Als er es nahm, berührten sich kurz ihre Fingerspitzen und beide hatten das Gefühl, einen leichten elektrischen Schlag zu erhalten. Sie waren etwas verwirrt und zogen schnell ihre Hände zurück, so schnell, dass das hohe Trinkgefäß beinahe zu Boden gefallen wäre. Nur durch Chakotays prompte Reaktion konnte dieses kleine Desaster noch verhindert werden. Unsicher geworden vermieden sie es, ihrem Gegenüber in die Augen zu blicken. Um die angespannte Situation zu entschärfen und sich wieder etwas zu fangen, stand der Indianer auf und meinte mit leicht bebender Stimme.
"Ich hole schnell Nachschub, ich bin sofort wieder zurück."
Bevor Janeway sich aus ihrer Starre lösen und antworten konnte, hatte er mit raschen Schritten ihr Quartier verlassen, sie sah nur noch, wie sich die Türen automatisch hinter ihm schlossen.
Kathryn saß noch etwas aufgewühlt auf ihrer Couch und blickte auf den Ausgang ihrer Kabine. Sie versuchte krampfhaft, ihre Gefühle wieder unter Kontrolle zu bekommen und ihre Gedanken zurück in geordnete Bahnen zu leiten. Noch nie hatte sie die Berührung seiner Hand so sehr verwirrt. Es musste etwas mit diesen Geschehnissen zu tun haben, von denen sie nichts wissen durfte.
Was hatten sie beide, wo immer das auch war, gemeinsam erlebt? Jedoch, was sie vor allen Dingen interessieren würde, waren sie sich in dieser Zeitlinie näher gekommen, als sie es hier jemals zugelassen hatte? Es war einfach nicht fair, Chakotay wusste es und durfte ihr nichts davon verraten. Hatte sich sein Verhalten ihr gegenüber geändert? Sie mochte sich vielleicht irren, aber sie hatte den Eindruck, dass er sie, seit alles wieder seinen normalen Gang lief, manchmal forschend und nachdenklich betrachtete. Auch meinte sie, ein gewisses Glitzern in seinen Augen zu vernehmen, welches sie vorher noch nie gesehen hatte. Janeway stand auf, sie drehte sich um und blickte aus dem Fenster auf die vorbeirasenden Sterne. Fieberhaft dachte sie nach, irgendetwas Persönliches musste zwischen ihnen beiden dort vorgefallen sein. Sie konnte es beinahe fühlen. Sie musste es schaffen, ihn derart herauszufordern, dass er ihr einen Teil seiner Erinnerungen, lediglich den Teil, der sie interessierte, preis gab. Sie begann, listig zu lächeln und in ihrem Kopf formierte sich bereits ein Plan, den sie in die Tat umsetzen wollte.

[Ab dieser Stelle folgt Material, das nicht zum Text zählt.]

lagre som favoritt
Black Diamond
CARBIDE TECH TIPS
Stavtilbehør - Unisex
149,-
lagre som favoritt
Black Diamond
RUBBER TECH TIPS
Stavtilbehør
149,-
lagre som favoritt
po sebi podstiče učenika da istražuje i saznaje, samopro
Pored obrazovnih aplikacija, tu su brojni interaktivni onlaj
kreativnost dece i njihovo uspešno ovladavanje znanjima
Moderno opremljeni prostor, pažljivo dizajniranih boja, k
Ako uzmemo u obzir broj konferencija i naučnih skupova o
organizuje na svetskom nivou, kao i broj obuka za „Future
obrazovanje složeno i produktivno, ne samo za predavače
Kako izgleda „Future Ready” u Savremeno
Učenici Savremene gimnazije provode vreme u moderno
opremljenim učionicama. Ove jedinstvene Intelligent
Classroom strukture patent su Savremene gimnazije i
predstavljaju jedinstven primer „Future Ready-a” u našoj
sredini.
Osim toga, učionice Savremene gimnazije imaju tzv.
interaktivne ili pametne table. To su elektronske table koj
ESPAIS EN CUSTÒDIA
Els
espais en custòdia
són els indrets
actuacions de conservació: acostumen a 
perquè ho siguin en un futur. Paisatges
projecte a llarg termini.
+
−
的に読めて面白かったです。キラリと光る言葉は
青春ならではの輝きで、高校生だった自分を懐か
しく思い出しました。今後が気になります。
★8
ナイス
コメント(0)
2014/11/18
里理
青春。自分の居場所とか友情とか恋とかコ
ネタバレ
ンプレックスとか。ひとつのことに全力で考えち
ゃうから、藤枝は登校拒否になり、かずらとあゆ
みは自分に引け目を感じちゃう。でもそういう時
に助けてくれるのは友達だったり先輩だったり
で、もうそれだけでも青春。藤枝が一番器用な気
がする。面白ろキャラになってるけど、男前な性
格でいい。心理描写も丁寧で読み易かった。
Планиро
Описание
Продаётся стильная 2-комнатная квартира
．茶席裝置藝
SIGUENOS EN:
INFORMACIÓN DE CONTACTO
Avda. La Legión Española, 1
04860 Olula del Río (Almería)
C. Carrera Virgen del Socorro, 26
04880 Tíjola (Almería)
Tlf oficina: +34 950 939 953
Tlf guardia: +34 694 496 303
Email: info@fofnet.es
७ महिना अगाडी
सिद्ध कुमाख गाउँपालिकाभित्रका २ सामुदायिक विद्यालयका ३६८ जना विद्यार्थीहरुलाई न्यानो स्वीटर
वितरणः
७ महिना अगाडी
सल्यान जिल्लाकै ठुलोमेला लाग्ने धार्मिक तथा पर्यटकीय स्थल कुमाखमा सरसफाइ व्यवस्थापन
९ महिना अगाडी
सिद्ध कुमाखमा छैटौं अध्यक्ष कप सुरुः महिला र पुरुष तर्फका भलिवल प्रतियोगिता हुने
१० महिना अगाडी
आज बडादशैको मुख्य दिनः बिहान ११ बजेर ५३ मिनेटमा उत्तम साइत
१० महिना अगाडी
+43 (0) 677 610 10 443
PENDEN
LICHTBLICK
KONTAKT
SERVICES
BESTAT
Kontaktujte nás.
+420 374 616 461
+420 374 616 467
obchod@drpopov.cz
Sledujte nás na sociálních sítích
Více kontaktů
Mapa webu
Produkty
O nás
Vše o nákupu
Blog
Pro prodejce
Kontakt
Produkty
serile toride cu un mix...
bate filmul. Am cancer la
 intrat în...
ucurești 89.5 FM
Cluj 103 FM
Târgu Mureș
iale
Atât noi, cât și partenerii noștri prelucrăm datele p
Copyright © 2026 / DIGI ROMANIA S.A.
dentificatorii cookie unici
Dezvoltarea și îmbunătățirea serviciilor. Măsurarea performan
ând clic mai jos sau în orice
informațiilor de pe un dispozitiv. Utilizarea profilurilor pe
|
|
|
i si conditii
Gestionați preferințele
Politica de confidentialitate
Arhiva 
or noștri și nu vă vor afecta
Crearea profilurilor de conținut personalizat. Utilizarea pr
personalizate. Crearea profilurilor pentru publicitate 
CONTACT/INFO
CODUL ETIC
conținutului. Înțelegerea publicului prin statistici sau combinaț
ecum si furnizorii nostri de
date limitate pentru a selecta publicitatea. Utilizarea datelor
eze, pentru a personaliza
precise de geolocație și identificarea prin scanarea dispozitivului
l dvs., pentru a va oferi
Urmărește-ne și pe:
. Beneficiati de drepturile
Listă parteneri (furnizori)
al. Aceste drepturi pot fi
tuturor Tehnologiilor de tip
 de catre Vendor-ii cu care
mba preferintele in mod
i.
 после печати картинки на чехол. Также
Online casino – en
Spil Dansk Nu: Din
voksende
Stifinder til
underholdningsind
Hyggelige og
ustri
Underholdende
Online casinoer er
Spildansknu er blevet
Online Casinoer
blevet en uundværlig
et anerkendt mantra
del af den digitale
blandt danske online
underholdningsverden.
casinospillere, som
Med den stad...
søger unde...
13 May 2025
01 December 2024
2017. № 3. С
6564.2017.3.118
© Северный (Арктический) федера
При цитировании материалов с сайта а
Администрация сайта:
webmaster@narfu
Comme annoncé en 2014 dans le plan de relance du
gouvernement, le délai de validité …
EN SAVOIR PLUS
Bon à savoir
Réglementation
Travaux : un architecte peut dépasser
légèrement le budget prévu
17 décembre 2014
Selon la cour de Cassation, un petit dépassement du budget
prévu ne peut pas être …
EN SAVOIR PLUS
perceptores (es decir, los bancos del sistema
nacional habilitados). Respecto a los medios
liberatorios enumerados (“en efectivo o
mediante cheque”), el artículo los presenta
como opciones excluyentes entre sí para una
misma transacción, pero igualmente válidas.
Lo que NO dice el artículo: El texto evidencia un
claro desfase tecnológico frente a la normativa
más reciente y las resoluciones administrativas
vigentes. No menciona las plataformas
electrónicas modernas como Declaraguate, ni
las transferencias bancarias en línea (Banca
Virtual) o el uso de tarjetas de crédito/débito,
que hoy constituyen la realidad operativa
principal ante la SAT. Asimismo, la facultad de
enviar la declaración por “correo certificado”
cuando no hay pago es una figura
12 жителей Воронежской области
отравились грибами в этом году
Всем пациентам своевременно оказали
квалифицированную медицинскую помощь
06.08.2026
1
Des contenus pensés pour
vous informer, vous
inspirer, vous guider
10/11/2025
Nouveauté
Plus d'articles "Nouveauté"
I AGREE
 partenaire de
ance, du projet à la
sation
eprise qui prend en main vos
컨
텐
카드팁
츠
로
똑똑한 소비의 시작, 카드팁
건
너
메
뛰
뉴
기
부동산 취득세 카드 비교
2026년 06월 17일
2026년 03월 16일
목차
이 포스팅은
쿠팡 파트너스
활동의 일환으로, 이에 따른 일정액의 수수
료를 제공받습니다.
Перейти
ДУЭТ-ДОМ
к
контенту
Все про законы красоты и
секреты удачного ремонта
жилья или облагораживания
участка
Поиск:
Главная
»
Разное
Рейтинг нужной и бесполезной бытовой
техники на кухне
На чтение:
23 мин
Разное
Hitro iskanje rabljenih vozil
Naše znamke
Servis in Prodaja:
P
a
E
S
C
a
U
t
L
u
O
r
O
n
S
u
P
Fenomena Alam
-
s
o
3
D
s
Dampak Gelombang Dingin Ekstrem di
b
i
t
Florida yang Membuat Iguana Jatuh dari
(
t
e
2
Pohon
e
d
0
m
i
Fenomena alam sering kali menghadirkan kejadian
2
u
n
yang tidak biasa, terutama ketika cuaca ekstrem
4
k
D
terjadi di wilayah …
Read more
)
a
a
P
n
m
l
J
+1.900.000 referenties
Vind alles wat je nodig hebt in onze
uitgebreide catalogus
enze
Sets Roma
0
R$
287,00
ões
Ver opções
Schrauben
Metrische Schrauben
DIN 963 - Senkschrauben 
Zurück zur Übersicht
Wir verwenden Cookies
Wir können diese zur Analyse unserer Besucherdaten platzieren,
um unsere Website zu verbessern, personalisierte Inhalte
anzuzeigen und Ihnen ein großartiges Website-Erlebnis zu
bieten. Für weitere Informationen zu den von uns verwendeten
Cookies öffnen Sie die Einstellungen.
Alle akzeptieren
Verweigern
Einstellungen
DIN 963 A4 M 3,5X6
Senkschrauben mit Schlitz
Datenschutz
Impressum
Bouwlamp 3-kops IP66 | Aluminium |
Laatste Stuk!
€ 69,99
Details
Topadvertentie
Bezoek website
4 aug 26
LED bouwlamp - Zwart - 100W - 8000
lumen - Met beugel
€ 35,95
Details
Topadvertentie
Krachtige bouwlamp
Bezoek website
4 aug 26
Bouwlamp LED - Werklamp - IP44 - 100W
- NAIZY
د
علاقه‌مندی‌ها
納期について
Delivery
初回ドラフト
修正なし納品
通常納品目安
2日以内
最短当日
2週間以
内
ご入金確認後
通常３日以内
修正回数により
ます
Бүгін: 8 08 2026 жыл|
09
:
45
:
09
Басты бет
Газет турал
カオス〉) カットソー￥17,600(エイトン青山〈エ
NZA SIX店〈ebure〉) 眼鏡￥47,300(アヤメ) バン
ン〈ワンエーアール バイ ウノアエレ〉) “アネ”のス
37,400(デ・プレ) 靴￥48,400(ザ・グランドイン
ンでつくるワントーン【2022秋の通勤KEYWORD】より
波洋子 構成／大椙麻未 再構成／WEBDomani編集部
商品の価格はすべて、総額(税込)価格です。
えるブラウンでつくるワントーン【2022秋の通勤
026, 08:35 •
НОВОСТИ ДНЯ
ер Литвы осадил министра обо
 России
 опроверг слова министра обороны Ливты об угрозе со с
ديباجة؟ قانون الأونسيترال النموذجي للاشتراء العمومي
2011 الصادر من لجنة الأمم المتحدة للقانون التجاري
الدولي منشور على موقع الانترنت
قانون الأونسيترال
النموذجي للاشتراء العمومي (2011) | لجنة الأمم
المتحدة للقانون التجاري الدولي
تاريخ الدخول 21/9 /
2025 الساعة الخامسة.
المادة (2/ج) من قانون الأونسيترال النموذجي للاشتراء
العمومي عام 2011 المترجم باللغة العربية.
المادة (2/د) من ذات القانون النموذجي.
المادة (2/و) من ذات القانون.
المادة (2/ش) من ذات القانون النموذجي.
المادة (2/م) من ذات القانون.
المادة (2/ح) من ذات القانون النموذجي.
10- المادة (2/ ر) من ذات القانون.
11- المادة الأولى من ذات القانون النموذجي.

Nach einigen Minuten kündigte der Türmelder Chakotays Ankunft wieder an.
"Kommen Sie herein."
Freundlich lächelnd, er hatte sich wieder vollkommen unter Kontrolle, eine neue gefüllte Flasche Cidre in der Hand, trat der Indianer ein und ging sofort zu dem kleinen Tischchen zwischen ihnen. Er setzte sich ihr gegenüber und stellte das Gefäß zu den Gläsern. Forschend blickte er seinen Captain an.
"Kathryn, Sie schulden mir noch eine Antwort. Woher wussten Sie von dem Versteck des Weines?"
Diebisch grinsend blickte Janeway ihn an, dieser Gesichtsausdruck löste einige Verwirrung in ihm aus. Jedoch, die Worte, die er daraufhin vernahm, sorgten endgültig dafür, dass er vor Überraschung den Mund unkontrolliert offen hielt.
"Was würden Sie sagen, wenn auch ich alle Erinnerungen an diese Zeitlinie hätte?"